**What you will do**
An exact copy of all the data, minus the images, is required.
START Data for review
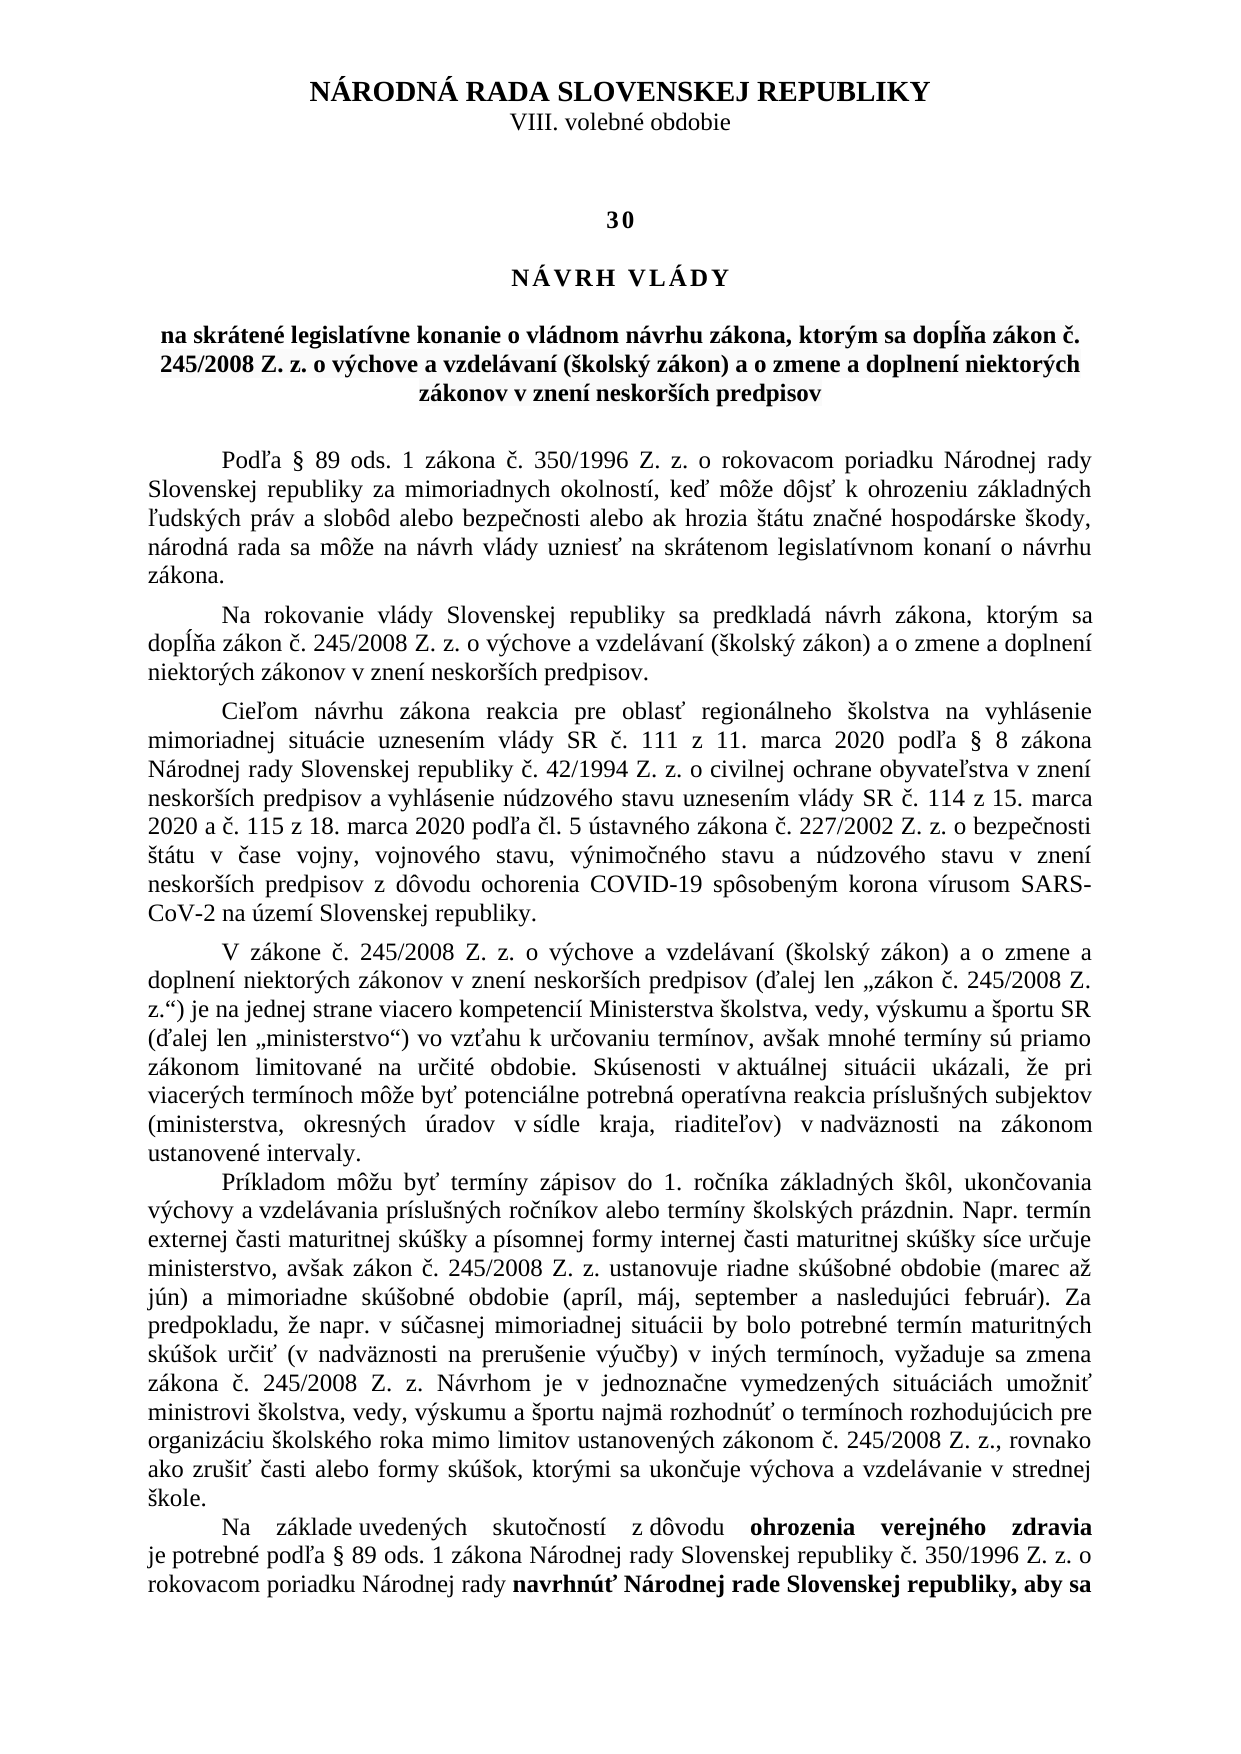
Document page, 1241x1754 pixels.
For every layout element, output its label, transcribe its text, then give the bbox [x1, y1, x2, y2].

text Na rokovanie vlády Slovenskej republiky sa predkladá návrh zákona, ktorým sa dopĺňa zákon č. 245/2008 Z. z. o výchove a vzdelávaní (školský zákon) a o zmene a doplnení niektorých zákonov v znení neskorších predpisov. [148, 600, 1093, 686]
text Podľa § 89 ods. 1 zákona č. 350/1996 Z. z. o rokovacom poriadku Národnej rady Slovenskej republiky za mimoriadnych okolností, keď môže dôjsť k ohrozeniu základných ľudských práv a slobôd alebo bezpečnosti alebo ak hrozia štátu značné hospodárske škody, národná rada sa môže na návrh vlády uzniesť na skrátenom legislatívnom konaní o návrhu zákona. [148, 446, 1093, 589]
text Príkladom môžu byť termíny zápisov do 1. ročníka základných škôl, ukončovania výchovy a vzdelávania príslušných ročníkov alebo termíny školských prázdnin. Napr. termín externej časti maturitnej skúšky a písomnej formy internej časti maturitnej skúšky síce určuje ministerstvo, avšak zákon č. 245/2008 Z. z. ustanovuje riadne skúšobné obdobie (marec až jún) a mimoriadne skúšobné obdobie (apríl, máj, september a nasledujúci február). Za predpokladu, že napr. v súčasnej mimoriadnej situácii by bolo potrebné termín maturitných skúšok určiť (v nadväznosti na prerušenie výučby) v iných termínoch, vyžaduje sa zmena zákona č. 245/2008 Z. z. Návrhom je v jednoznačne vymedzených situáciách umožniť ministrovi školstva, vedy, výskumu a športu najmä rozhodnúť o termínoch rozhodujúcich pre organizáciu školského roka mimo limitov ustanovených zákonom č. 245/2008 Z. z., rovnako ako zrušiť časti alebo formy skúšok, ktorými sa ukončuje výchova a vzdelávanie v strednej škole. [148, 1167, 1093, 1512]
text na skrátené legislatívne konanie o vládnom návrhu zákona, ktorým sa dopĺňa zákon č. 245/2008 Z. z. o výchove a vzdelávaní (školský zákon) a o zmene a doplnení niektorých zákonov v znení neskorších predpisov [148, 320, 799, 406]
text Návrh VLÁDY [148, 263, 1093, 291]
text 30 [148, 205, 1093, 234]
text na skrátené legislatívne konanie o vládnom návrhu zákona, ktorým sa dopĺňa zákon č. 245/2008 Z. z. o výchove a vzdelávaní (školský zákon) a o zmene a doplnení niektorých zákonov v znení neskorších predpisov [822, 320, 1093, 406]
text Cieľom návrhu zákona reakcia pre oblasť regionálneho školstva na vyhlásenie mimoriadnej situácie uznesením vlády SR č. 111 z 11. marca 2020 podľa § 8 zákona Národnej rady Slovenskej republiky č. 42/1994 Z. z. o civilnej ochrane obyvateľstva v znení neskorších predpisov a vyhlásenie núdzového stavu uznesením vlády SR č. 114 z 15. marca 2020 a č. 115 z 18. marca 2020 podľa čl. 5 ústavného zákona č. 227/2002 Z. z. o bezpečnosti štátu v čase vojny, vojnového stavu, výnimočného stavu a núdzového stavu v znení neskorších predpisov z dôvodu ochorenia COVID-19 spôsobeným korona vírusom SARS-CoV-2 na území Slovenskej republiky. [148, 696, 1093, 926]
text Na základe uvedených skutočností z dôvodu ohrozenia verejného zdravia je potrebné podľa § 89 ods. 1 zákona Národnej rady Slovenskej republiky č. 350/1996 Z. z. o rokovacom poriadku Národnej rady navrhnúť Národnej rade Slovenskej republiky, aby sa uzniesla na skrátenom legislatívnom konaní o vládnom návrhu zákona, ktorým sa dopĺňa zákon č. 245/2008 Z. z. o výchove a vzdelávaní (školský zákon) a o zmene a doplnení niektorých zákonov v znení neskorších predpisov. [148, 1512, 1093, 1598]
text V zákone č. 245/2008 Z. z. o výchove a vzdelávaní (školský zákon) a o zmene a doplnení niektorých zákonov v znení neskorších predpisov (ďalej len „zákon č. 245/2008 Z. z.“) je na jednej strane viacero kompetencií Ministerstva školstva, vedy, výskumu a športu SR (ďalej len „ministerstvo“) vo vzťahu k určovaniu termínov, avšak mnohé termíny sú priamo zákonom limitované na určité obdobie. Skúsenosti v aktuálnej situácii ukázali, že pri viacerých termínoch môže byť potenciálne potrebná operatívna reakcia príslušných subjektov (ministerstva, okresných úradov v sídle kraja, riaditeľov) v nadväznosti na zákonom ustanovené intervaly. [148, 937, 1093, 1167]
END Data for review
**Result for this exercise**
Document page, 1241x1754 pixels.
For every layout element, output its label, transcribe its text, then give the bbox [x1, y1, x2, y2].

text Na rokovanie vlády Slovenskej republiky sa predkladá návrh zákona, ktorým sa dopĺňa zákon č. 245/2008 Z. z. o výchove a vzdelávaní (školský zákon) a o zmene a doplnení niektorých zákonov v znení neskorších predpisov. [148, 600, 1093, 686]
text Podľa § 89 ods. 1 zákona č. 350/1996 Z. z. o rokovacom poriadku Národnej rady Slovenskej republiky za mimoriadnych okolností, keď môže dôjsť k ohrozeniu základných ľudských práv a slobôd alebo bezpečnosti alebo ak hrozia štátu značné hospodárske škody, národná rada sa môže na návrh vlády uzniesť na skrátenom legislatívnom konaní o návrhu zákona. [148, 446, 1093, 589]
text Príkladom môžu byť termíny zápisov do 1. ročníka základných škôl, ukončovania výchovy a vzdelávania príslušných ročníkov alebo termíny školských prázdnin. Napr. termín externej časti maturitnej skúšky a písomnej formy internej časti maturitnej skúšky síce určuje ministerstvo, avšak zákon č. 245/2008 Z. z. ustanovuje riadne skúšobné obdobie (marec až jún) a mimoriadne skúšobné obdobie (apríl, máj, september a nasledujúci február). Za predpokladu, že napr. v súčasnej mimoriadnej situácii by bolo potrebné termín maturitných skúšok určiť (v nadväznosti na prerušenie výučby) v iných termínoch, vyžaduje sa zmena zákona č. 245/2008 Z. z. Návrhom je v jednoznačne vymedzených situáciách umožniť ministrovi školstva, vedy, výskumu a športu najmä rozhodnúť o termínoch rozhodujúcich pre organizáciu školského roka mimo limitov ustanovených zákonom č. 245/2008 Z. z., rovnako ako zrušiť časti alebo formy skúšok, ktorými sa ukončuje výchova a vzdelávanie v strednej škole. [148, 1167, 1093, 1512]
text na skrátené legislatívne konanie o vládnom návrhu zákona, ktorým sa dopĺňa zákon č. 245/2008 Z. z. o výchove a vzdelávaní (školský zákon) a o zmene a doplnení niektorých zákonov v znení neskorších predpisov [148, 320, 799, 406]
text Návrh VLÁDY [148, 263, 1093, 291]
text 30 [148, 205, 1093, 234]
text na skrátené legislatívne konanie o vládnom návrhu zákona, ktorým sa dopĺňa zákon č. 245/2008 Z. z. o výchove a vzdelávaní (školský zákon) a o zmene a doplnení niektorých zákonov v znení neskorších predpisov [822, 320, 1093, 406]
text Cieľom návrhu zákona reakcia pre oblasť regionálneho školstva na vyhlásenie mimoriadnej situácie uznesením vlády SR č. 111 z 11. marca 2020 podľa § 8 zákona Národnej rady Slovenskej republiky č. 42/1994 Z. z. o civilnej ochrane obyvateľstva v znení neskorších predpisov a vyhlásenie núdzového stavu uznesením vlády SR č. 114 z 15. marca 2020 a č. 115 z 18. marca 2020 podľa čl. 5 ústavného zákona č. 227/2002 Z. z. o bezpečnosti štátu v čase vojny, vojnového stavu, výnimočného stavu a núdzového stavu v znení neskorších predpisov z dôvodu ochorenia COVID-19 spôsobeným korona vírusom SARS-CoV-2 na území Slovenskej republiky. [148, 696, 1093, 926]
text Na základe uvedených skutočností z dôvodu ohrozenia verejného zdravia je potrebné podľa § 89 ods. 1 zákona Národnej rady Slovenskej republiky č. 350/1996 Z. z. o rokovacom poriadku Národnej rady navrhnúť Národnej rade Slovenskej republiky, aby sa uzniesla na skrátenom legislatívnom konaní o vládnom návrhu zákona, ktorým sa dopĺňa zákon č. 245/2008 Z. z. o výchove a vzdelávaní (školský zákon) a o zmene a doplnení niektorých zákonov v znení neskorších predpisov. [148, 1512, 1093, 1598]
text V zákone č. 245/2008 Z. z. o výchove a vzdelávaní (školský zákon) a o zmene a doplnení niektorých zákonov v znení neskorších predpisov (ďalej len „zákon č. 245/2008 Z. z.“) je na jednej strane viacero kompetencií Ministerstva školstva, vedy, výskumu a športu SR (ďalej len „ministerstvo“) vo vzťahu k určovaniu termínov, avšak mnohé termíny sú priamo zákonom limitované na určité obdobie. Skúsenosti v aktuálnej situácii ukázali, že pri viacerých termínoch môže byť potenciálne potrebná operatívna reakcia príslušných subjektov (ministerstva, okresných úradov v sídle kraja, riaditeľov) v nadväznosti na zákonom ustanovené intervaly. [148, 937, 1093, 1167]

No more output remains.